Throwing an exception is one option, but is this truly an error condition? You're just catching the exception and swallowing it, which suggests alternative strategies. For example, a factory can be used to verify the file and pass the verified data into a private constructor. That way you can simply return a null pointer if the file is bogus rather than throw an exception:

class TradingStrategy {
    ...
public:
    static TradingStrategy *create(const string& file);
private:
    TradingStrategy(map<string, string> initMap);
};

TradingStrategy *TradingStrategy::create(const string& file)
{
    map<string, string> tempMap;
    
    // Initialize tempMap from the file
    
    if (tempMap.find("MuSCurve") == tempMap.end())
        return 0;
        
    return new TradingStrategy(tempMap);
}
while (symbolStream >> symbol) {
    TradingStrategy *ts = TradingStrategy::create(calFileDirectory_ + symbol);

    if (ts != 0)
        _strategies[symbol] = ts;
}

The issue here is that your TradingStrategy class is actually doing two things:

  • Parsing a file
  • Managing a strategy

It's generally recommended that each class have only a single responsibility, and adding more introduces problems like you're having ("How do I handle file parsing errors?"). The factory solution keeps the two tasks related, but not so tightly coupled that you can't logically separate responsibilities. The factory handles parsing and verifying of the file, then defers strategy creation and management to the object.

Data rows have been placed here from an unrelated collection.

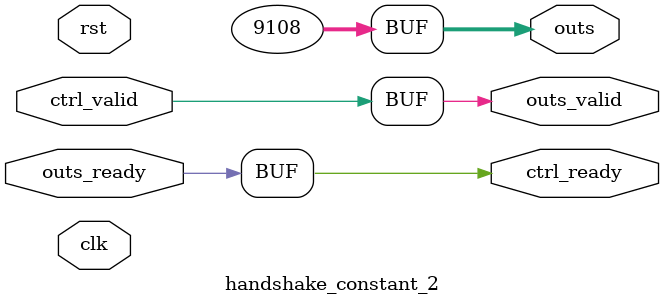
<source format=v>
`timescale 1ns / 1ps
module handshake_constant_2 #(
  parameter DATA_WIDTH = 32  // Default set to 32 bits
) (
  input                       clk,
  input                       rst,
  // Input Channel
  input                       ctrl_valid,
  output                      ctrl_ready,
  // Output Channel
  output [DATA_WIDTH - 1 : 0] outs,
  output                      outs_valid,
  input                       outs_ready
);
  assign outs       = 15'b010001110010100;
  assign outs_valid = ctrl_valid;
  assign ctrl_ready = outs_ready;

endmodule

</source>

The big question with exceptions is: is the situation expected or unexpected? If it's expected, then that falls under normal flow of execution and probably doesn't warrant throwing an exception. If it's unexpected, that's an error condition that needs to be properly handled. Ignoring error conditions is rarely the correct response. At the very least you want to log the error or try to recover from it.

@Narue

Thank you, this is obviously better than what I was doing.